■ PASSAGE TO READ:
SEC. 20. If at any time after the approval of the application and before patent is issued the applicant shall prove to the satisfaction of the Director of Lands that he has complied with all the requirements of the law, but cannot continue with his homestead, through no fault of his own, and there is a bona fide purchaser for the rights and improvements of the applicant on the land, and that the conveyance is not made for purposes of speculation, then the applicant, with the previous approval of the Secretary of Agriculture and Commerce, may transfer his rights to the land and improvements to any person legally qualified to apply for a homestead, and immediately after such transfer, the purchaser shall file a homestead application to the land so acquired and shall succeed the original homesteader in his rights and obligations beginning with the date of the approval of said application of the purchaser. Any person who has so transferred his rights may not agan apply for a new homestead. Every transfer made without the previous approval of the Secretary of Agriculture and Commerce shall be null and void and shall result in the cancellation of the entry and the refusal of the patent. (C. A. 141).

■ DATA EXTRACT:
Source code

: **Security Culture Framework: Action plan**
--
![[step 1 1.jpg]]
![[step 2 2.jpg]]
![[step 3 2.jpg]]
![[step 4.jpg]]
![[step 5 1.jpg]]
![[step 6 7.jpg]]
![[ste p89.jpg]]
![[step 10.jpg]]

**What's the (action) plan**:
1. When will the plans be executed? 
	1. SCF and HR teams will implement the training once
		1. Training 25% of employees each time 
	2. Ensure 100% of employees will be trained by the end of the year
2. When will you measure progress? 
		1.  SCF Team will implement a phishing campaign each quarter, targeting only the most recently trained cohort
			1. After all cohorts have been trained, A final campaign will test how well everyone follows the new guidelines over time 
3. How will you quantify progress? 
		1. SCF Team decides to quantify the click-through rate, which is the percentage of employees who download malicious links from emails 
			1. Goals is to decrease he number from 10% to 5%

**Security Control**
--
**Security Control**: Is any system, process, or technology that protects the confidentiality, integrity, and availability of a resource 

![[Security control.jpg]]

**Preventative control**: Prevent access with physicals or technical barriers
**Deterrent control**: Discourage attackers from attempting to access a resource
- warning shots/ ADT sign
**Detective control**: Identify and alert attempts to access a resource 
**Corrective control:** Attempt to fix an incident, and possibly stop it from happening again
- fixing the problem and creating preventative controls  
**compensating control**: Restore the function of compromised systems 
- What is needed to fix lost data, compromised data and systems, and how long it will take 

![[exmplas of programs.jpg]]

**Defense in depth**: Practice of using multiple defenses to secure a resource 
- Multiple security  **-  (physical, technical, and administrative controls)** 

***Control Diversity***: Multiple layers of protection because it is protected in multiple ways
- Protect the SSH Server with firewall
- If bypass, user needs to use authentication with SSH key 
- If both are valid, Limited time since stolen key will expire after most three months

■ DIRECTIVE 1: Decide whether each statement agrees with Section 20, answering yes or no and quoting the deciding words. (a) A transfer made without the previous approval of the Secretary of Agriculture and Commerce is still valid. (b) The purchaser must file a homestead application immediately after the transfer. (c) The applicant must prove compliance with the law to the satisfaction of the Secretary of Agriculture and Commerce.
■ DIRECTIVE 2: According to Section 20, from what date does the purchaser succeed the original homesteader in his rights and obligations?

■ EXERCISE SOLUTION 1:
(a) No: "Every transfer made without the previous approval of the Secretary of Agriculture and Commerce shall be null and void"
(b) Yes: "immediately after such transfer, the purchaser shall file a homestead application to the land so acquired"
(c) No: "shall prove to the satisfaction of the Director of Lands"

■ EXERCISE SOLUTION 2: From the date of the approval of the purchaser's homestead application.